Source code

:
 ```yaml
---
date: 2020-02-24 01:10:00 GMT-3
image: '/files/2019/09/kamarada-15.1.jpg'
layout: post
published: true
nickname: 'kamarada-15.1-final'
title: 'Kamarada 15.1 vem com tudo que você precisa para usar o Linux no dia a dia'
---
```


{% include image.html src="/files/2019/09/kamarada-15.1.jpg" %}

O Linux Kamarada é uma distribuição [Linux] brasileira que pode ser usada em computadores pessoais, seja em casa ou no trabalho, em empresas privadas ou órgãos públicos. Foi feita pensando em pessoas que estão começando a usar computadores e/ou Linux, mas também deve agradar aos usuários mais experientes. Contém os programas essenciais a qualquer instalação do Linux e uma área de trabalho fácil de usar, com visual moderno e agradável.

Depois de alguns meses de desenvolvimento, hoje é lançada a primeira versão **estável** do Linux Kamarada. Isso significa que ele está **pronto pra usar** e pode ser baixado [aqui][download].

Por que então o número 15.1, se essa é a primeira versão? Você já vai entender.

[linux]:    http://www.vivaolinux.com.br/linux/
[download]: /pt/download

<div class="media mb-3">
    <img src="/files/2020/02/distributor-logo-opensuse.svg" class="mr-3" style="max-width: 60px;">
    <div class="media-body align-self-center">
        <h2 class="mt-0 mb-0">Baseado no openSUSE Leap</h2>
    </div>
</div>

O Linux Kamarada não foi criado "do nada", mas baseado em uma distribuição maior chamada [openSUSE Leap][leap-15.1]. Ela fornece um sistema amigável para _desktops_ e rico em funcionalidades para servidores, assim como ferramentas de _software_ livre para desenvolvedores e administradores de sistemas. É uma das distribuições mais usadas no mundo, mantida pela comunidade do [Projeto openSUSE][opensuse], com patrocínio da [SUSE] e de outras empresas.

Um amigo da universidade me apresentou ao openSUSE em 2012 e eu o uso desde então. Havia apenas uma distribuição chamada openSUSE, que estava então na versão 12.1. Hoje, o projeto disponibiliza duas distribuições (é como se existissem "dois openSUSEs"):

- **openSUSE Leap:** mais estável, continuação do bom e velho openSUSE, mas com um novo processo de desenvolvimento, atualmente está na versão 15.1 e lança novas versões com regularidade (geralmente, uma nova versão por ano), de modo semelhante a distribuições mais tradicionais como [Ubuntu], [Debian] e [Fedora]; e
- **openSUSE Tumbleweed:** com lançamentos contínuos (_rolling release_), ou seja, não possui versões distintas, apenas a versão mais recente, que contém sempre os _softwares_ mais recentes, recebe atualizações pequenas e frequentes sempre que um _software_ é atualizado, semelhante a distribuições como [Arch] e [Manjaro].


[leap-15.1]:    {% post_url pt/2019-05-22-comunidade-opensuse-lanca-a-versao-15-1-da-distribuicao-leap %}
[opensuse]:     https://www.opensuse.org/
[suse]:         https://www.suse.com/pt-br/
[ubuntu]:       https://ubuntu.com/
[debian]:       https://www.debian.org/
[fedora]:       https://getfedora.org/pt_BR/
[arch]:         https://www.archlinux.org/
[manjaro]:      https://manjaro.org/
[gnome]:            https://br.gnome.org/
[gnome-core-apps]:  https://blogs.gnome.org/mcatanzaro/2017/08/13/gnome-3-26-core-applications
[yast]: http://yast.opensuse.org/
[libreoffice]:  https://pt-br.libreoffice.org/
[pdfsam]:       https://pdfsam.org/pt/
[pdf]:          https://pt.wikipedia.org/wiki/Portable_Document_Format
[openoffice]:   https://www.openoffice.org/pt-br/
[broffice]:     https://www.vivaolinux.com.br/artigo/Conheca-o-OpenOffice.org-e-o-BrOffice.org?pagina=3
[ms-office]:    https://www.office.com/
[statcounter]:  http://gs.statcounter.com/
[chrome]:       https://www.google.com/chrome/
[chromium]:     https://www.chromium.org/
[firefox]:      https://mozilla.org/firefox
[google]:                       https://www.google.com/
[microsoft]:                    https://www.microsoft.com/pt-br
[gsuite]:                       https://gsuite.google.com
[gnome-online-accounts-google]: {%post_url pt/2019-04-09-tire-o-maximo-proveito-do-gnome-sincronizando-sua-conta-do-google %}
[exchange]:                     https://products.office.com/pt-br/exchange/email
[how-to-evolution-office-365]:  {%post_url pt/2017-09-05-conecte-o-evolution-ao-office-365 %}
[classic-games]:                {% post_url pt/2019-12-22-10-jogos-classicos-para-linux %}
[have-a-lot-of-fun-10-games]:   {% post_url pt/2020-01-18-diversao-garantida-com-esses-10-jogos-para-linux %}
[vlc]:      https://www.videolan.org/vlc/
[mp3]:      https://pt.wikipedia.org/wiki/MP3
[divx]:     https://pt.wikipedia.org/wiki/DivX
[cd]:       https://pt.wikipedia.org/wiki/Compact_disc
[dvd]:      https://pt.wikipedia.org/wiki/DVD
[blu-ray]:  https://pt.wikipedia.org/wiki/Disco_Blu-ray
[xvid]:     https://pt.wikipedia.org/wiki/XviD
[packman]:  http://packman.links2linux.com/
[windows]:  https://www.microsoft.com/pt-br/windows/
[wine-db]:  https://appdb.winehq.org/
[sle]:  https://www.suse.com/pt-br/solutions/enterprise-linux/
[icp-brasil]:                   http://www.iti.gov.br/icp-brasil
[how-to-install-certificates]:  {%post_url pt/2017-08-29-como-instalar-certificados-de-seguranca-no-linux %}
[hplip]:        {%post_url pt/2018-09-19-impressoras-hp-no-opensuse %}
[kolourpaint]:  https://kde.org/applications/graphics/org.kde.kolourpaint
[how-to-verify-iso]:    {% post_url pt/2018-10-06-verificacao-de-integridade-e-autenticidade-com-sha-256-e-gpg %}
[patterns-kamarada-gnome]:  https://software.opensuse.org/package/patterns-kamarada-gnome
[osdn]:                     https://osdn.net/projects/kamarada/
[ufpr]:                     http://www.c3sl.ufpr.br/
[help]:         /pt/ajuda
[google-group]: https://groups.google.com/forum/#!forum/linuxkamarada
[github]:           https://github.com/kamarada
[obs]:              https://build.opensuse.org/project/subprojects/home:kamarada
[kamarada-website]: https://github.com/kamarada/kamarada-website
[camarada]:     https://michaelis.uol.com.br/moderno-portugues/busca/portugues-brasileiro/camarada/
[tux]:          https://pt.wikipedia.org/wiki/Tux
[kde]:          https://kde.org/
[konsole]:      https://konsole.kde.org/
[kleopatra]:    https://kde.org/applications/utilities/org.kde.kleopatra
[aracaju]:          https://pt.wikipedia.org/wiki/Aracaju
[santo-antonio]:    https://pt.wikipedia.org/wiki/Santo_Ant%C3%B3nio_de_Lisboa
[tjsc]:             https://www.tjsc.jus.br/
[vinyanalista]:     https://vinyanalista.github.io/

--- --- ---

** Activity **
Determine the number of lines in the preceding data that contain the word "jogos". Reply with that number only.

** Response for this exercise **
2